*Provided entries*:
○ ○ ○ ○ ○

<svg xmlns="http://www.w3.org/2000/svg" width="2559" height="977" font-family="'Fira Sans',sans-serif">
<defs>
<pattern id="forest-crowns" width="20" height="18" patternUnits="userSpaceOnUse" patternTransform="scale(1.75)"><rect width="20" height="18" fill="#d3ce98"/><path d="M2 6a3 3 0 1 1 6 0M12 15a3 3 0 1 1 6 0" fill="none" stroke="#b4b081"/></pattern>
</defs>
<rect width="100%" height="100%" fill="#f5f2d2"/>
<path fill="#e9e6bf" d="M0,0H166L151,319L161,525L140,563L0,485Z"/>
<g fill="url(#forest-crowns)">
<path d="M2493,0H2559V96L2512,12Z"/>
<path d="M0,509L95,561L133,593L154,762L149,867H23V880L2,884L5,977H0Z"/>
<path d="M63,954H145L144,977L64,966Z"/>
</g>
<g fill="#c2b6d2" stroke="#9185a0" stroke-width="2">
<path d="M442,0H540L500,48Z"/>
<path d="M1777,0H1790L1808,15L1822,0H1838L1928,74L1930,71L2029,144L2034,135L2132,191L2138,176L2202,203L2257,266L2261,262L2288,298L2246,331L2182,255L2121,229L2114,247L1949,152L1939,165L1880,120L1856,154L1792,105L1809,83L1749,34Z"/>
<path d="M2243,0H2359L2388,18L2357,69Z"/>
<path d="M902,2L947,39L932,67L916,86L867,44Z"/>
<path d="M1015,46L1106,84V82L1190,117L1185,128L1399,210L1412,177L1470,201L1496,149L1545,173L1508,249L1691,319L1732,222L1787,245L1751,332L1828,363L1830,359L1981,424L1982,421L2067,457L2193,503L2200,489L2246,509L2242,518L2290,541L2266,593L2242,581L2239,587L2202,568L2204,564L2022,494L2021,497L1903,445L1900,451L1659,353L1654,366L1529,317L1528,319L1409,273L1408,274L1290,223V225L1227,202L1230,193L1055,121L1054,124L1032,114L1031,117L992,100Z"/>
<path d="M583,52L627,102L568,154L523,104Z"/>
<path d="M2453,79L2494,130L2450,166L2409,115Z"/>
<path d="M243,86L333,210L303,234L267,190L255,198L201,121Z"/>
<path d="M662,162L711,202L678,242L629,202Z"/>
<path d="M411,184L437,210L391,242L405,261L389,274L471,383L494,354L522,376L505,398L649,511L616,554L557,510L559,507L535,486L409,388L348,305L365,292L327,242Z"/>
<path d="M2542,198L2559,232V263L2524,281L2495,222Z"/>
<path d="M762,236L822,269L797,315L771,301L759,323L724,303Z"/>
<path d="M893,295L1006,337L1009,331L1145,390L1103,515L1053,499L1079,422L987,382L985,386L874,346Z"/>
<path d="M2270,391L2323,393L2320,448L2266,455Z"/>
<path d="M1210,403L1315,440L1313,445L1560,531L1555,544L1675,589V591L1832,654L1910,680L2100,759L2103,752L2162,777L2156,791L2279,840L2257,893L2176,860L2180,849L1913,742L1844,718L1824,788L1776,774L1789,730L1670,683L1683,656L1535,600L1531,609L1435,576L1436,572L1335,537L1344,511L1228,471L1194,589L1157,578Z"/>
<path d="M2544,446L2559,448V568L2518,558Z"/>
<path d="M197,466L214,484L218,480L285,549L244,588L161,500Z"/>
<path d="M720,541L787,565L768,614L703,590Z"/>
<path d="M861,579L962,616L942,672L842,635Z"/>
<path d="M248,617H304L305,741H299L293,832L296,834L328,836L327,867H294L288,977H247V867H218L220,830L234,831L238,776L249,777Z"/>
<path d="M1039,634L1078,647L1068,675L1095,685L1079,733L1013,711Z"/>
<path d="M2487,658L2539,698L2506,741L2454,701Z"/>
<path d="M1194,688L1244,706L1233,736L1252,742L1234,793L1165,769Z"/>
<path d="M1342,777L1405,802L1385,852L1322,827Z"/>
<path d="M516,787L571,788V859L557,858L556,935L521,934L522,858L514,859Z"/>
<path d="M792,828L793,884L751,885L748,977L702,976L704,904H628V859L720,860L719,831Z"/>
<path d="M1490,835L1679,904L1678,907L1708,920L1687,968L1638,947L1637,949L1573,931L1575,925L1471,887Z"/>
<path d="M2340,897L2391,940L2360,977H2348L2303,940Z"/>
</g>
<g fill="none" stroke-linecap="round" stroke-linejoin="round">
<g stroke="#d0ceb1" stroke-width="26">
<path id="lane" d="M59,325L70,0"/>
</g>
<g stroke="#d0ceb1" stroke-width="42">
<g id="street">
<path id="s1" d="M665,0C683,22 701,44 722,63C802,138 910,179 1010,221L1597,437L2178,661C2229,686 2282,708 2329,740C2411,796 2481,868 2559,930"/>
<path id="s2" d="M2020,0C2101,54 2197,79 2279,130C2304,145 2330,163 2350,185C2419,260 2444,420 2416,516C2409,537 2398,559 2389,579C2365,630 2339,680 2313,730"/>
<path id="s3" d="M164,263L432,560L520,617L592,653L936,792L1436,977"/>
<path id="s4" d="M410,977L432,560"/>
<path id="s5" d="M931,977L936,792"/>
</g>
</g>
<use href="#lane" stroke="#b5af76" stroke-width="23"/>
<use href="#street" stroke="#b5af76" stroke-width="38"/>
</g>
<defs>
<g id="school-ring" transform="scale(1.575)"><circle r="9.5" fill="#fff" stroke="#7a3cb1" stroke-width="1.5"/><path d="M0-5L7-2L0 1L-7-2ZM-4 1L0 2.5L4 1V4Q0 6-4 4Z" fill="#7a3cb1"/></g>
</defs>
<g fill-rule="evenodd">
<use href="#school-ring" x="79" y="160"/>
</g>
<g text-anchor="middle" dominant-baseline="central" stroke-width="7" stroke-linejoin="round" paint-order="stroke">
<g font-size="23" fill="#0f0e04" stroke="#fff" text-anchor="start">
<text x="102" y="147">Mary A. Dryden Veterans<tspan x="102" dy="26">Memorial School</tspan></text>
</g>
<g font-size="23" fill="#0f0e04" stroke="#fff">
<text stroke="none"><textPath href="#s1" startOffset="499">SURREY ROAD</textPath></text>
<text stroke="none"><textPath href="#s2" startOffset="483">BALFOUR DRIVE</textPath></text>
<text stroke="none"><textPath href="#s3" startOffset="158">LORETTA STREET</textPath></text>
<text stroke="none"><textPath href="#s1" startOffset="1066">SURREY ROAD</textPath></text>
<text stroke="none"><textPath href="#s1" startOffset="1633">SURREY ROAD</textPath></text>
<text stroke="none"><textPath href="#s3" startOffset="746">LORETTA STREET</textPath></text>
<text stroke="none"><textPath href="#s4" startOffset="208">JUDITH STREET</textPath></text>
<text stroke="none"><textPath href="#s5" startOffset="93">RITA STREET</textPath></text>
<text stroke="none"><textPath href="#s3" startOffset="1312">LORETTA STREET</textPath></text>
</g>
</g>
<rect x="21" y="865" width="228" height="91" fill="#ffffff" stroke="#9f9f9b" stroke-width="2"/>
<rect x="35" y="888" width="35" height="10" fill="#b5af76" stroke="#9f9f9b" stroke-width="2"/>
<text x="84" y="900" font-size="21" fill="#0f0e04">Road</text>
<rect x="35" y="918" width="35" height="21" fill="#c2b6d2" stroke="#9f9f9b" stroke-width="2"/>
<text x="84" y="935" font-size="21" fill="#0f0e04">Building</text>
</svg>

○ ○ ○ ○ ○

*How to complete this task*: Only the lines containing "round" are needed; pull them out of the listing.

*Answer for this exercise*:
<g fill="none" stroke-linecap="round" stroke-linejoin="round">
<g text-anchor="middle" dominant-baseline="central" stroke-width="7" stroke-linejoin="round" paint-order="stroke">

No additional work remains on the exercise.